Comment avez-vous été sélectionnée dans ce festival, qui dure depuis quatre ans ?

 « J’avais vu un appel à projet via les réseaux sociaux et que ça se passait à Prague. J’ai donc envoyé mon texte, Pourtant personne n’est mort, en me disant que ça serait fou que ça marche. J’avais précisé dans un mail que j’avais des origines tchèques, mais c’était lu de manière anonyme. J’ai eu l’occasion d’en parler après avec les organisateurs, une fois sélectionnée. »
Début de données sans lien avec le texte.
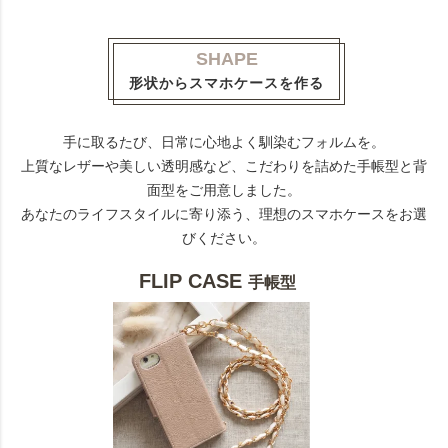
SHAPE
形状からスマホケースを作る
手に取るたび、日常に心地よく馴染むフォルムを。
上質なレザーや美しい透明感など、こだわりを詰めた手帳型と背
面型をご用意しました。
あなたのライフスタイルに寄り添う、理想のスマホケースをお選
びください。
FLIP CASE
手帳型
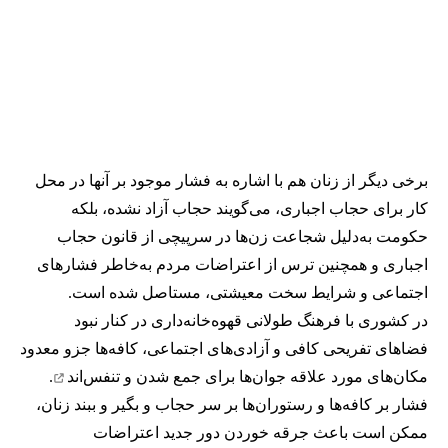
برخی دیگر از زنان هم با اشاره به فشار موجود بر آنها در محل
کار برای حجاب اجباری، می‌گویند حجاب آزاد نشده، بلکه
حکومت به‌دلیل شجاعت زن‌ها در سرپیچی از قانون حجاب
اجباری و همچنین ترس از اعتراضات مردم به‌خاطر فشارهای
اجتماعی و شرایط سخت معیشتی، مستاصل شده است.
در کشوری با فرهنگ طولانی قهوه‌‌خانه‌داری در کنار نبود
فضاهای تفریحی کافی و آزادی‌های اجتماعی، کافه‌ها جزو معدود
مکان‌های مورد علاقه جوان‌ها
برای جمع شدن و تنفس‌اند
.
فشار بر کافه‌ها و رستوران‌ها بر سر حجاب و بگیر و ببند زنان،
ممکن است باعث جرقه خوردن دور جدید اعتراضات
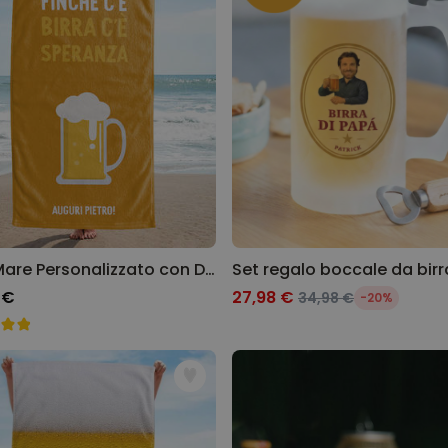
Personalizzabile
Calzini Personalizzati con
Faccia e Supereroi
Comprato
più di 21.600
19,99 €
volte
Personalizzabile
Telo Mare Personalizzato in
Stile Fumetto
Comprato
più di 1.200
34,99 €
volte
Personalizzabile
Telo Mare Personalizzato con Drink e Frasi
Poster Personalizzato con
Foto e Definizione
 €
27,98 €
34,98 €
-20%
Comprato
più di 3.200
29,99 €
volte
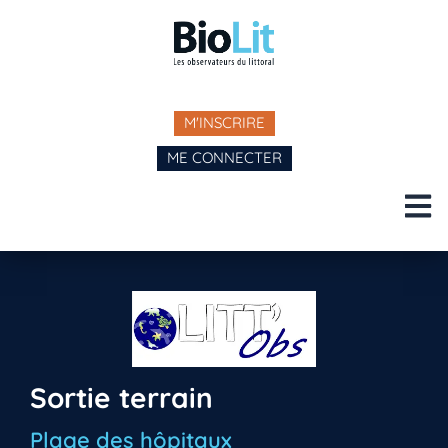
M'INSCRIRE
ME CONNECTER
Sortie terrain
Plage des hôpitaux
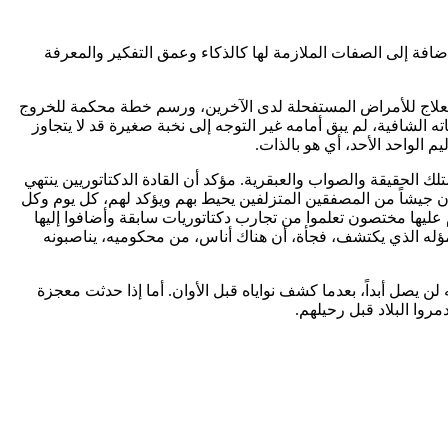
ضافة إلى الصفات الملازمة لها كالذكاء وعمق التفكير والمعرفة
العلاج للأمراض المستفحلة لدى الآخرين، ورسم خطة محكمة للخروج
ه الشافية، لم يبق أمامه غير التوجه إلى نخبة صغيرة قد لا يتجاوز
م الواحد الأحد، أي هو بالذات.
لحقيقة والصواب والعبقرية. مؤكد أن القادة الدكتاتوريين ينتهي
 جيشاً من المصفقين المتزلفين يحيط بهم ويؤكد لهم، كل يوم وكل
 عليها مختصون تعلموا من تجارب دكتاتوريات سابقة وأضافوا إليها
لمؤله الذي يكتشف، فجأة، أن هناك أناس، من محكوميه، يناصبونه
 يصل أبداً، بعدما كشف نواياه قبل الأوان. أما إذا حدثت معجزة
وا البلاد قبل رحيلهم.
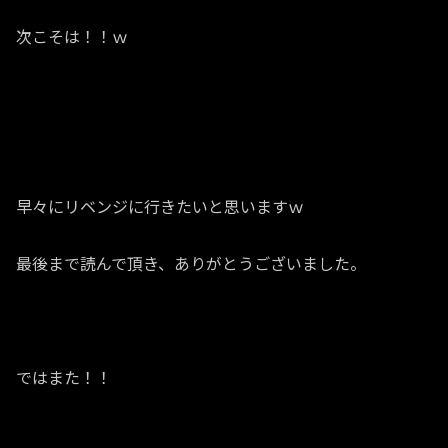
次こそは！！ｗ
早々にリベンジに行きたいと思いますｗ
最後まで読んで頂き、ありがとうございました。
ではまた！！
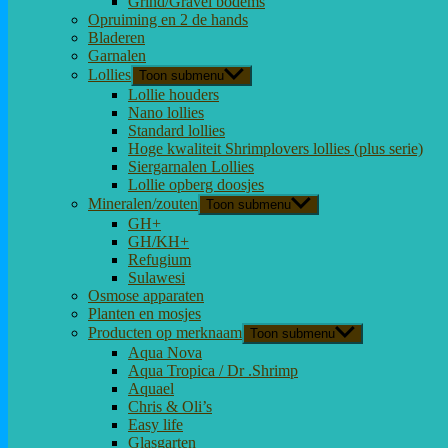
Grind/Gravel bodems
Opruiming en 2 de hands
Bladeren
Garnalen
Lollies
Toon submenu
Lollie houders
Nano lollies
Standard lollies
Hoge kwaliteit Shrimplovers lollies (plus serie)
Siergarnalen Lollies
Lollie opberg doosjes
Mineralen/zouten
Toon submenu
GH+
GH/KH+
Refugium
Sulawesi
Osmose apparaten
Planten en mosjes
Producten op merknaam
Toon submenu
Aqua Nova
Aqua Tropica / Dr .Shrimp
Aquael
Chris & Oli’s
Easy life
Glasgarten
Le festival Mange ta grenouille a un petit têtard qui vient de naître puisqu’il y a eu au printemps un festival de théâtre tchèque à Arcueil, vous avez eu l’occasion d’y aller ?

 « Non, j’étais en création, je n’étais pas à Paris, malheureusement. Mais je crois qu’il y aura une deuxième édition en septembre 2019, donc j’irai voir. Mange ta grenouille est un super festival. Ce matin, avec les autres auteurs sélectionnés et deux autrices tchèques, on a fait un atelier de rencontres de quatre heures où on a écrit, en improvisant à partir d’une photo qui représentait le monument de Staline à Letná, détruit en 1962. Tchèques et Français, sans forcément se comprendre, on a écrit autour de cette photo. On s’est rendu compte après qu’il y avait une très bonne communication invisible entre nous sur l’héritage. On a travaillé aussi sur la peur, ce que ça nous évoque à nous Français et aux Tchèques, car bien sûr ce ne sont absolument pas les même enjeux. Et cette rencontre, via l’écriture, était très intéressante.